The following figure shows the Bootstrap distribution again, with vertical lines representing the Confidence intervals for each case.

enter image description here

Estimating the acceleration constant

The acceleration constant can (in some cases) be calculated theoretically from the data by assuming a particular distribution for the data. Otherwise, a non-parametric approach can be used.

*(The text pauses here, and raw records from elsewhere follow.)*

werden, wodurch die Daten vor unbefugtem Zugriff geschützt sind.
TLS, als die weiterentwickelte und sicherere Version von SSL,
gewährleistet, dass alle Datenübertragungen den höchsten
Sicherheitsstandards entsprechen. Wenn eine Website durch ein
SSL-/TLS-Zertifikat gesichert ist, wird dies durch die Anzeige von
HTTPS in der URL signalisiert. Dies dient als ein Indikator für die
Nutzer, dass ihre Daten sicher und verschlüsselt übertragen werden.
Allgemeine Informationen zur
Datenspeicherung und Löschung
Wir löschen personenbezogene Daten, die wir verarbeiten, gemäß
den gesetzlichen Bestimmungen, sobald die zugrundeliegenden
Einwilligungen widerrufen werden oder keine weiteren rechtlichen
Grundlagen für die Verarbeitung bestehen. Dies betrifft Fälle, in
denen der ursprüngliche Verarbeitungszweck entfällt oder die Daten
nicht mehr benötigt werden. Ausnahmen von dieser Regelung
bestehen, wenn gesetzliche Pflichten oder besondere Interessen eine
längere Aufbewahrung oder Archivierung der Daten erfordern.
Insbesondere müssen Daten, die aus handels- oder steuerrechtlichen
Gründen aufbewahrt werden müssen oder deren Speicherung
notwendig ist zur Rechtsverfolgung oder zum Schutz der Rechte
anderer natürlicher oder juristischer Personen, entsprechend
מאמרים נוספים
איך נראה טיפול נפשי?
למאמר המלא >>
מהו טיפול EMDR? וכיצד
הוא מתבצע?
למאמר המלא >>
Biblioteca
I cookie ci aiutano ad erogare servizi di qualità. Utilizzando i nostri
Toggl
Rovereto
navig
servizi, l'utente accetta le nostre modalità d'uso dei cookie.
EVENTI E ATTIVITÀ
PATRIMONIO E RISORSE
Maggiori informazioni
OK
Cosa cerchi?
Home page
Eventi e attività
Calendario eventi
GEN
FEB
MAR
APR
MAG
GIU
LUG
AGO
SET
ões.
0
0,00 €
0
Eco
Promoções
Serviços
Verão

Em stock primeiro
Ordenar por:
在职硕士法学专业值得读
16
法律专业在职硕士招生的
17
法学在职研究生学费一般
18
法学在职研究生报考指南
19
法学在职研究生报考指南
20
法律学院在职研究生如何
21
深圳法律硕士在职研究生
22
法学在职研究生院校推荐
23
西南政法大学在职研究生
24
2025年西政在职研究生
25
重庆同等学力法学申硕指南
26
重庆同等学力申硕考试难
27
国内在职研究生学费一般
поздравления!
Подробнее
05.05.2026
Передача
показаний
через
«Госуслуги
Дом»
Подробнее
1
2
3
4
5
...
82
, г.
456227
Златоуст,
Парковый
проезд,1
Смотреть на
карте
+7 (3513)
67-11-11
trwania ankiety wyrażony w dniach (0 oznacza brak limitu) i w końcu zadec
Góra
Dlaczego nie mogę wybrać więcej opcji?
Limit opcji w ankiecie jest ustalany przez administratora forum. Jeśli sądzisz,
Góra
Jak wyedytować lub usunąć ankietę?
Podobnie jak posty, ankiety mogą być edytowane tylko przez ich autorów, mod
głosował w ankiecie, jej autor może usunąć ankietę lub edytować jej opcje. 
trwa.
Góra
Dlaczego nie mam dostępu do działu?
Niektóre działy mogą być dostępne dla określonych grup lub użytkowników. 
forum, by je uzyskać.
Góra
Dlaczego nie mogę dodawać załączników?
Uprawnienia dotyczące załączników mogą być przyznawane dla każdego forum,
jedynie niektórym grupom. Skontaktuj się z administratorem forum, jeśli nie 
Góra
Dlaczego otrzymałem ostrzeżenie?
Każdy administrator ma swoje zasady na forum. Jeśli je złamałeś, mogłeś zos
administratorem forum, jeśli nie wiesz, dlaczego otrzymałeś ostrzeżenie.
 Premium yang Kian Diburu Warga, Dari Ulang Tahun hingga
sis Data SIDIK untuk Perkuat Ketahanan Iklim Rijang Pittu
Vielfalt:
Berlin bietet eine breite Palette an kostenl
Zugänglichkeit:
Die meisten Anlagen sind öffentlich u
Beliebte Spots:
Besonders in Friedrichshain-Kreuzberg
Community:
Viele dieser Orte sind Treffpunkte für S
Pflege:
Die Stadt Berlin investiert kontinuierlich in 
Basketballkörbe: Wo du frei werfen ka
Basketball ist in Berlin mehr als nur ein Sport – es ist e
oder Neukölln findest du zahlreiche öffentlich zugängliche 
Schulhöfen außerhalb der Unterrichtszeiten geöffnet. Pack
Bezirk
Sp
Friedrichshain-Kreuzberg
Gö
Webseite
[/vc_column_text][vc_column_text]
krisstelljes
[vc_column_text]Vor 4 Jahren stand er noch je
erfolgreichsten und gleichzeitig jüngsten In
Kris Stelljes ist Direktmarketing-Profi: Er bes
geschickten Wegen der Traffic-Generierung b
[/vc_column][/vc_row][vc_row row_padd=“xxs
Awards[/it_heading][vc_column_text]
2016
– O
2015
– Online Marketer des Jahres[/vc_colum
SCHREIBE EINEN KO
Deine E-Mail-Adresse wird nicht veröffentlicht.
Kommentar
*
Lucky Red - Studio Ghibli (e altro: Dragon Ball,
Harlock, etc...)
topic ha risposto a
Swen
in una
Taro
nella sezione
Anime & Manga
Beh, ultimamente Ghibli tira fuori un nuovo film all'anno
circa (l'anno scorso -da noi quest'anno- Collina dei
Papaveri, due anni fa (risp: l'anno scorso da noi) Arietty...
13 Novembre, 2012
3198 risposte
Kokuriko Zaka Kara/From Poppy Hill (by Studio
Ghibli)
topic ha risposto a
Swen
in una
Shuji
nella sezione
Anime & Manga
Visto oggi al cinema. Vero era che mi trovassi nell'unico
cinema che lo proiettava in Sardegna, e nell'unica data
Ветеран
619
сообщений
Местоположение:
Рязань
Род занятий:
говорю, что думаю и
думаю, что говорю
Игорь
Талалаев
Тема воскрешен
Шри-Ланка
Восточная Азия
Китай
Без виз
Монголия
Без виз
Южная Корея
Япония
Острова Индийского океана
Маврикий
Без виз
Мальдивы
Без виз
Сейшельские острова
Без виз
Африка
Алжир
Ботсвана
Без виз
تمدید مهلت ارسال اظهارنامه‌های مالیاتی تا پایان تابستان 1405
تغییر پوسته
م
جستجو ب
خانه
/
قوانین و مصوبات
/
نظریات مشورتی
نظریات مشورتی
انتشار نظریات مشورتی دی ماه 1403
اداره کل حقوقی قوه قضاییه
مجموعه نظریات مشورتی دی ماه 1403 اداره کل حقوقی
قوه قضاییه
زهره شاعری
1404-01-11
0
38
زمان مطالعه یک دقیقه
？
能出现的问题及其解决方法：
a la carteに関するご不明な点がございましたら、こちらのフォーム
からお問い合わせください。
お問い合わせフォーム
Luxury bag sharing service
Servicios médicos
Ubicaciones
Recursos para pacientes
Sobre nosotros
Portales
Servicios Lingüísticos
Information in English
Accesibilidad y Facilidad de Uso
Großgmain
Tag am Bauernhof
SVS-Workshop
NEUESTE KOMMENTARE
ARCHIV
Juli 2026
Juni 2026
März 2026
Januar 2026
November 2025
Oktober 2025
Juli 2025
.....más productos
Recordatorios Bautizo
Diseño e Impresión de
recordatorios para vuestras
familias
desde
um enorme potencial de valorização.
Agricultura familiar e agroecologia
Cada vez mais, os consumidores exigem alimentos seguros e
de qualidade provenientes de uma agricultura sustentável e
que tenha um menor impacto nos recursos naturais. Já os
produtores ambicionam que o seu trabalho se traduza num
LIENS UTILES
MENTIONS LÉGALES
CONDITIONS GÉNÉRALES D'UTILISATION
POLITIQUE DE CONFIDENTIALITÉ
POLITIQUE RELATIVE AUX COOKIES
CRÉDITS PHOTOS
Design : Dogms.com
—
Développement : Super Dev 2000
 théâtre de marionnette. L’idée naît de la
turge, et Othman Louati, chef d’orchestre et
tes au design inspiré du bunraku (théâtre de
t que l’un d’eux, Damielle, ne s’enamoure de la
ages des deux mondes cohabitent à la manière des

Efron (1987) shows that for univariate sampling distributions, the acceleration constant is reasonably well approximated by $$\hat a = \frac{1}{6}\frac{\sum_{i=1}^n I_i^3}{\left(\sum_{i=1}^nI_i^2\right)^{3/2}}$$ where $I_i$ denotes the influence of point $x_i$ on the estimation of $\theta$. Efron proposes approximating $I_i$ using the infinitesimal jackknife, but others have demonstrated that the finite-sample Jackknife is often sufficient. Thus, each $I_i$ can be approximated by $$I_i = (n-1)[\hat\theta - \hat\theta_{-i}]$$ where $\hat\theta_{-i}$ represents an estimate of $\theta$ (your index) after removing the $i^{th}$ data point.

I <- rep(NA, n)
for(i in 1:n){
   #Remove ith data point
   xnew <- x[-i]
   #Estimate theta
   theta_jack <- var(xnew)/mean(xnew)^2 - 1/mean(xnew)
   I[i] <- (n-1)*(theta_hat - theta_jack)
}
#Estimate a
a_hat <- (sum(I^3)/sum(I^2)^1.5)/6

This leads to the accleration constant estimate of $\hat a = 0.046$ that was used in the previous section.